Die Berichterstattung wurde in seiner Heimat Palästina und weit darüber hinaus mit Faszination wahrgenommen, erklärt Mudhoon. "Die Willkommenskultur hat einen sehr positiven und nachhaltigen Eindruck im gesamten arabischen Raum hinterlassen. Deutschland wird als zivile, humanitäre Macht wahrgenommen: ein Land, das menschliche Verantwortung übernommen hat."

Deutschland Flüchtlinge kommen am Bahnhof Schönefeld an
"Deutschland hatte die Möglichkeit, sein zivilisiertes Gesicht zu zeigen"Bild: picture-alliance/dpa/P. Pleul

"Hilfsbereitschaft selbst erlebt"

"Persönlich finde ich, dass die Berichterstattung sehr authentisch war", sagt Adnan Ishaq, Redakteur der Urdu-Redaktion. "Was die Medien berichtet haben, war genau das, was passiert war. Ich habe die große Hilfsbereitschaft der Menschen selbst erlebt. Es wurde auch offen diskutiert, wie man die Grenze hätte besser kontrollieren können."

Mit seiner Heimat Pakistan ließe sich die Situation nicht vergleichen: Als 1979 die Russen nach Afghanistan einmarschierten, flüchteten zwar auch viele Menschen aus Afghanistan in sein Heimatland. Doch die Ausgangslage war ganz anders: "Die meisten afghanischen Flüchtlinge waren Muslime.
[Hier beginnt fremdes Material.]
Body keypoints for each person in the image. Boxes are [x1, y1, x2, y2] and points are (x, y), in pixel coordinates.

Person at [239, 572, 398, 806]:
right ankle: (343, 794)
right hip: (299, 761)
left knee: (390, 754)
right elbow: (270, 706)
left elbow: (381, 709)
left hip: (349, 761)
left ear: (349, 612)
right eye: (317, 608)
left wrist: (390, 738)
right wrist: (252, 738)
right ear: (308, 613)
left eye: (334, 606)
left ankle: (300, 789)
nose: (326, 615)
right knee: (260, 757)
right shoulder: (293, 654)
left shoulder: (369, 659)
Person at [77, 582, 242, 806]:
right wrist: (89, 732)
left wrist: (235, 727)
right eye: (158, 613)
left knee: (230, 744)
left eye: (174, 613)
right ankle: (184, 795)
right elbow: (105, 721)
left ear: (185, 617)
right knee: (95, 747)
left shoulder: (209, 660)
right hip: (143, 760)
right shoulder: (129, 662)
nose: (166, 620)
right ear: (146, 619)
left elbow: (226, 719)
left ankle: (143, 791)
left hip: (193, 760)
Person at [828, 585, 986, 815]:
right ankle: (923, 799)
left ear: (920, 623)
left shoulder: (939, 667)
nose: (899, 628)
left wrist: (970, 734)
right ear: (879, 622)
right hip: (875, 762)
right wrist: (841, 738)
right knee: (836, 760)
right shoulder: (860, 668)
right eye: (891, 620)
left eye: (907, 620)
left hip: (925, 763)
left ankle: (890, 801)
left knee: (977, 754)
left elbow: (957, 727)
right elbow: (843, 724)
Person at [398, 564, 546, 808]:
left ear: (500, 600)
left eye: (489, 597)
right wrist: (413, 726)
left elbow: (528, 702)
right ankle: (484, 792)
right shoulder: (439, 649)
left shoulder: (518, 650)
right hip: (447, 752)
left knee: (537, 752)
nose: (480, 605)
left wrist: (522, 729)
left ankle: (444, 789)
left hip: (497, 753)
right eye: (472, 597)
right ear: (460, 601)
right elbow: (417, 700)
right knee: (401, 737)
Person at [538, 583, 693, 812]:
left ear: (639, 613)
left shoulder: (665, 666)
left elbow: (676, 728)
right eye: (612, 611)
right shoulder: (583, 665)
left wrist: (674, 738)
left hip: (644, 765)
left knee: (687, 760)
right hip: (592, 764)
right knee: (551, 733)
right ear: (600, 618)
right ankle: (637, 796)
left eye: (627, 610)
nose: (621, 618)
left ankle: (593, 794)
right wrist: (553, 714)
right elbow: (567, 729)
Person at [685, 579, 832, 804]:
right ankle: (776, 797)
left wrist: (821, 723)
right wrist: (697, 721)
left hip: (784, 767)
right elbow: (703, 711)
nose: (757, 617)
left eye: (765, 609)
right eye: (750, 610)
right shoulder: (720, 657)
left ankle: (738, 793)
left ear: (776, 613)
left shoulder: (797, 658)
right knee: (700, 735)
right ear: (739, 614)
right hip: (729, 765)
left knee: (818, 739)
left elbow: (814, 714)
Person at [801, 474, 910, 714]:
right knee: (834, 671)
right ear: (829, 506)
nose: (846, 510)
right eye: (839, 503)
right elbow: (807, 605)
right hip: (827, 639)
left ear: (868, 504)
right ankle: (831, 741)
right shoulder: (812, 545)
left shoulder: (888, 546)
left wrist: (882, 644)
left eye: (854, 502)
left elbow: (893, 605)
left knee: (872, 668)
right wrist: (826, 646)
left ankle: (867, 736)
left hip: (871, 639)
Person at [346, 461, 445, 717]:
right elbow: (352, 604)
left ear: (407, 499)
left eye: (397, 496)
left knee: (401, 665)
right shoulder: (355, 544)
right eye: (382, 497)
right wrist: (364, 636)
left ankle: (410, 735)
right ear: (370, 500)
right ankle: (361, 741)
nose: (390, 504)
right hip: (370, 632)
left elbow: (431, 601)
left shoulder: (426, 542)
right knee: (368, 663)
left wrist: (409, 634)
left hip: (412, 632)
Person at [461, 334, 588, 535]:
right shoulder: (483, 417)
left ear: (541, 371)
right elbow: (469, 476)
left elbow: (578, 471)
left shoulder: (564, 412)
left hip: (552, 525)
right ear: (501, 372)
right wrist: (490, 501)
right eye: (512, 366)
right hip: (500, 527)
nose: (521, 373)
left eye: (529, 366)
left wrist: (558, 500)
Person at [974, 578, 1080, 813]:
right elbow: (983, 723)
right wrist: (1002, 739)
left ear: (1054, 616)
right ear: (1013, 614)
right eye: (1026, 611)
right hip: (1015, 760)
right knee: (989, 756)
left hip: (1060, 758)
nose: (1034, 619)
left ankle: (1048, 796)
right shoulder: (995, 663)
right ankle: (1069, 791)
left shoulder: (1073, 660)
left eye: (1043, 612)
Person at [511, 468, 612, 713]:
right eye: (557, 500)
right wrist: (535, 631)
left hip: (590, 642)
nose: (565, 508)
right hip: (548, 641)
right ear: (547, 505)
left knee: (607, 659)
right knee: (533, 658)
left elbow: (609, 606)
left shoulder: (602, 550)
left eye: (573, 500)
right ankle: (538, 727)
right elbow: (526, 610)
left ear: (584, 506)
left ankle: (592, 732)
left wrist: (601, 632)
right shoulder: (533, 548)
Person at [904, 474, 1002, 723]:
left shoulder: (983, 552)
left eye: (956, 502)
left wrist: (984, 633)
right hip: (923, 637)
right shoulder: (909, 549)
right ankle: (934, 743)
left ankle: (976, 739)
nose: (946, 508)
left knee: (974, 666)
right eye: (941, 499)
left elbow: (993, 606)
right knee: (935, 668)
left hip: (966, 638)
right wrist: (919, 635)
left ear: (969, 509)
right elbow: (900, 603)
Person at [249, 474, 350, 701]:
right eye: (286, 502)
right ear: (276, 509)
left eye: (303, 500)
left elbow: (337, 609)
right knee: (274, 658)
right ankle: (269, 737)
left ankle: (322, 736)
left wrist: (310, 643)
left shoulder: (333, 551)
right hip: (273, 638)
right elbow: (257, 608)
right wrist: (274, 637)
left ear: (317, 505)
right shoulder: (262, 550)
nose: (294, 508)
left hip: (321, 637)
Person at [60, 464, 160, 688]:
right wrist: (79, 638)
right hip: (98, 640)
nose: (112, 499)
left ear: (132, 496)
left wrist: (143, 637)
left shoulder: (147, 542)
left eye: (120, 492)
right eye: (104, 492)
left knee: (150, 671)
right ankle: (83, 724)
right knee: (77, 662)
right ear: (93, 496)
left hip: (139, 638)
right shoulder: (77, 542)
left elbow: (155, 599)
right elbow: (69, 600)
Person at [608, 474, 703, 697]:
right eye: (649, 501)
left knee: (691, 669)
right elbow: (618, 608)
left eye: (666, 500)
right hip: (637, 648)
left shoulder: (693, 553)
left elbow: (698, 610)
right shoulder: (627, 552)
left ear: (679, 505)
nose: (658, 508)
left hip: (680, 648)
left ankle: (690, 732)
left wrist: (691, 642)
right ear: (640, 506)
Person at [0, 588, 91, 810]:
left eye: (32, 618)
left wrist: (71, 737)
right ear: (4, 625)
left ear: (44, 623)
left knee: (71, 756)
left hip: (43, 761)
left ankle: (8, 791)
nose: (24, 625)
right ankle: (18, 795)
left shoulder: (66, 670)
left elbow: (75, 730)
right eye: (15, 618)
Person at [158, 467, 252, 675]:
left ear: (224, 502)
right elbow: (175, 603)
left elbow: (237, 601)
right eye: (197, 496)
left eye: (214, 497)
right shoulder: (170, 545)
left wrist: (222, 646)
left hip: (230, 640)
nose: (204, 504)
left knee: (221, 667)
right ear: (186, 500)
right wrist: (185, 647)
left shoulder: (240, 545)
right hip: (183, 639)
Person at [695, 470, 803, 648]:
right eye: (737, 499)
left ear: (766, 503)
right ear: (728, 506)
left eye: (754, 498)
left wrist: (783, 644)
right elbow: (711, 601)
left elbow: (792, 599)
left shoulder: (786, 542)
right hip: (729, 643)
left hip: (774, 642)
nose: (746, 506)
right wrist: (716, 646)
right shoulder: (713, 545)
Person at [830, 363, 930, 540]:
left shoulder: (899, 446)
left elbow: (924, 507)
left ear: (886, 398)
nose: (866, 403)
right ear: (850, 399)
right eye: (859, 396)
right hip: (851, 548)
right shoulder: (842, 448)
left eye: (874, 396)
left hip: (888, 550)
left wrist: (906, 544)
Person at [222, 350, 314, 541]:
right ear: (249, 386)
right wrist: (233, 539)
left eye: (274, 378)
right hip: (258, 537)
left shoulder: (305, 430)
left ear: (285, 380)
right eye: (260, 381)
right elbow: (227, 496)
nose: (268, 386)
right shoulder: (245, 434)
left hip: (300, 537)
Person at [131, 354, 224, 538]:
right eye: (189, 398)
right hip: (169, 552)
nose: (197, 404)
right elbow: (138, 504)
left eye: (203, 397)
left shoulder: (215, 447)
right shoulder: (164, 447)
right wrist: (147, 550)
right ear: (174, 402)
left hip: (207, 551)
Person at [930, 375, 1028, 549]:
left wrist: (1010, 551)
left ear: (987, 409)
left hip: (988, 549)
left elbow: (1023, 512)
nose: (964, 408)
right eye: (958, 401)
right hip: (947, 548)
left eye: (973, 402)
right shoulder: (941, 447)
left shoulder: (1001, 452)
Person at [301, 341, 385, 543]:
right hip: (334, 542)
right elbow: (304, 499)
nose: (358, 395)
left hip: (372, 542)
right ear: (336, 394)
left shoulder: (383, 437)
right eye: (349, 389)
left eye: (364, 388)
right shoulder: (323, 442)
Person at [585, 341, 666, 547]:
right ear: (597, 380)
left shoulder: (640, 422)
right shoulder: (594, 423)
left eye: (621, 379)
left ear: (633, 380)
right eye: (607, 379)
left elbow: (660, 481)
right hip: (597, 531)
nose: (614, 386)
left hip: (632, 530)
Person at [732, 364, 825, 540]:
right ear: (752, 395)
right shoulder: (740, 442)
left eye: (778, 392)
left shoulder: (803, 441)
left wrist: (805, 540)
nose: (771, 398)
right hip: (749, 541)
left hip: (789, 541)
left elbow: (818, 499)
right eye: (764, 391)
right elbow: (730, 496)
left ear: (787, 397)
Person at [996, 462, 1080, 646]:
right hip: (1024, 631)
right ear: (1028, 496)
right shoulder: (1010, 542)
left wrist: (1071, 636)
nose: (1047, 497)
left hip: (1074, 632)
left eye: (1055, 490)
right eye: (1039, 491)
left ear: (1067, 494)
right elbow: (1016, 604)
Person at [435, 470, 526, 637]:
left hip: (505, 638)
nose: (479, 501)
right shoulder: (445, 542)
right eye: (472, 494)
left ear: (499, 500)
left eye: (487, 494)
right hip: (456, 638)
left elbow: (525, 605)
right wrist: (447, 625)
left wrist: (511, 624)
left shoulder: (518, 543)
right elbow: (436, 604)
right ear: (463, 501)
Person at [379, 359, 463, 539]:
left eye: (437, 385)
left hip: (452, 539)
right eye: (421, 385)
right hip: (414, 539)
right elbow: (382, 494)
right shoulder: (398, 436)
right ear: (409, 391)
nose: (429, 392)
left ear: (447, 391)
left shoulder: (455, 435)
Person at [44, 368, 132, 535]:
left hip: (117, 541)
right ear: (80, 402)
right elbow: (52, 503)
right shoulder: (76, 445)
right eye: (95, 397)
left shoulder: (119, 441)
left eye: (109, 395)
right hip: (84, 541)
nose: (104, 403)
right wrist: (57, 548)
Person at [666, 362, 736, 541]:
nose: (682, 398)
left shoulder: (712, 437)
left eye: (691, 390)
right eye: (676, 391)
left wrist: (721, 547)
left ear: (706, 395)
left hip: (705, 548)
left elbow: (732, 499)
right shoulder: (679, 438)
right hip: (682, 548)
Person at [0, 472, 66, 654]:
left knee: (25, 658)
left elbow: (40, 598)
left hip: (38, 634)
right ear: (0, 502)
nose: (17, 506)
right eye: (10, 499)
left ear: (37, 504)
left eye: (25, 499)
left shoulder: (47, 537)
Wenn die Religion gleich ist, dann ist die Einstellung ganz anders."

"Einen guten Job gemacht"

"Ich habe es als positiven Ruck empfunden, der durch Deutschland ging und der sich auch in den Medien widergespiegelt hat", erklärt Rainer Sollich, Leiter der arabischen Online-Redaktion. "Ich kann den Vorwurf nicht nachvollziehen, dass naiv vorgegangen wurde. Denn es gab immer auch jene Pressestimmen, die vor den Problemen eines Flüchtlingsandrangs und Zuwanderung gewarnt haben. Deshalb wundert mich der Vorwurf, dass einseitig berichtet wurde. Ich denke, dass die deutschen Medien insgesamt einen guten Job gemacht haben."